During the German administration of the territories of the Pacific, the Royal Museum of Ethnology in cooperation with the German navy commissioned a south sea expedition comprising anthropologists including Augustin Kraemer to do in-depth studies on the people and their culture. These studies were later published.

She accompanied her husband Augustin Kraemer in all three trips undertaken by him along with two ethnologists, Paul Hambruch and Ernst Sarfert, and others. In 1906/07, the first expedition was commissioned to the Palau Islands through the Bismarck Archipelago. Second one was in 1908 to New Ireland, later named as Neumecklenburg, and the final one was in 1909/10 headed to the Caroline Islands.

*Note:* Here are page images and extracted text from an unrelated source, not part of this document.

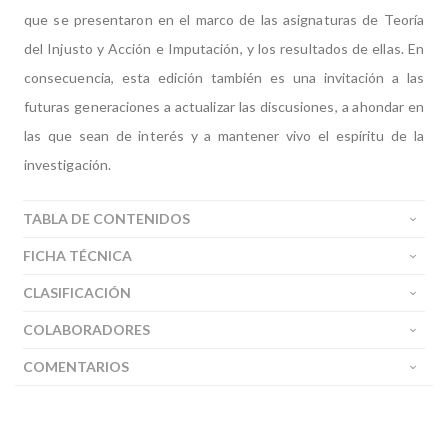
que se presentaron en el marco de las asignaturas de Teoría
del Injusto y Acción e Imputación, y los resultados de ellas. En
consecuencia, esta edición también es una invitación a las
futuras generaciones a actualizar las discusiones, a ahondar en
las que sean de interés y a mantener vivo el espíritu de la
investigación.
TABLA DE CONTENIDOS
FICHA TÉCNICA
CLASIFICACIÓN
COLABORADORES
COMENTARIOS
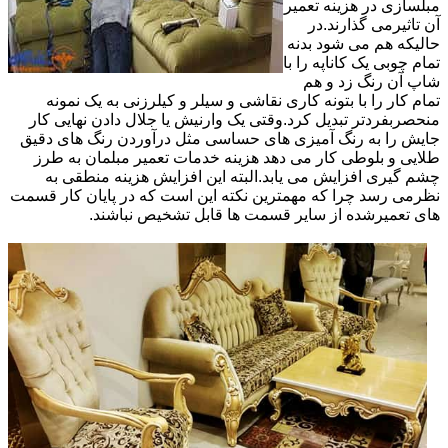
مبلسازی در هزینه تعمیر
آن تاثیرمی گذارند.در
حالیکه هم می شود بدنه
تمام چوبی یک کاناپه را با
شاپ آن رنگ زد و هم
تمام کار را با بتونه کاری نقاشی و سیلر و کیلرزنی به یک نمونه
منحصربفردتر تبدیل کرد.وقتی یک وارنیش یا جلال دادن نهایی کار
جایش را به رنگ آمیزی های حساسی مثل درآوردن رنگ های دقیق
طلایی و بلوطی کار می دهد هزینه خدمات تعمیر مبلمان به طرز
چشم گیری افزایش می یابد.البته این افزایش هزینه منطقی به
نظرمی رسد چرا که مهمترین نکته این است که در پایان کار قسمت
های تعمیرشده از سایر قسمت ها قابل تشخیص نباشند.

She was the only female member of the expedition team. Her presence became as important as the local women avoided talking to the male anthropologists. She developed her own method of research. She simply observed and experienced without asking any questions. She made number of drawings, watercolor paintings, and research notes about the rituals and customs that she observed during their expeditions.
She also joined the local women in other activities including weaving, gardening, cooking and dancing. She participated in their social customs and rituals. Earlier she spent several months in Sri Lanka.

In 1916, she published her research as Among Art-loving Cannibals of the South Seas: Travels in New Ireland 1908-1909; an English translation was published in Australia in 2007.

She died on 9 January 1945 in Schorndorf.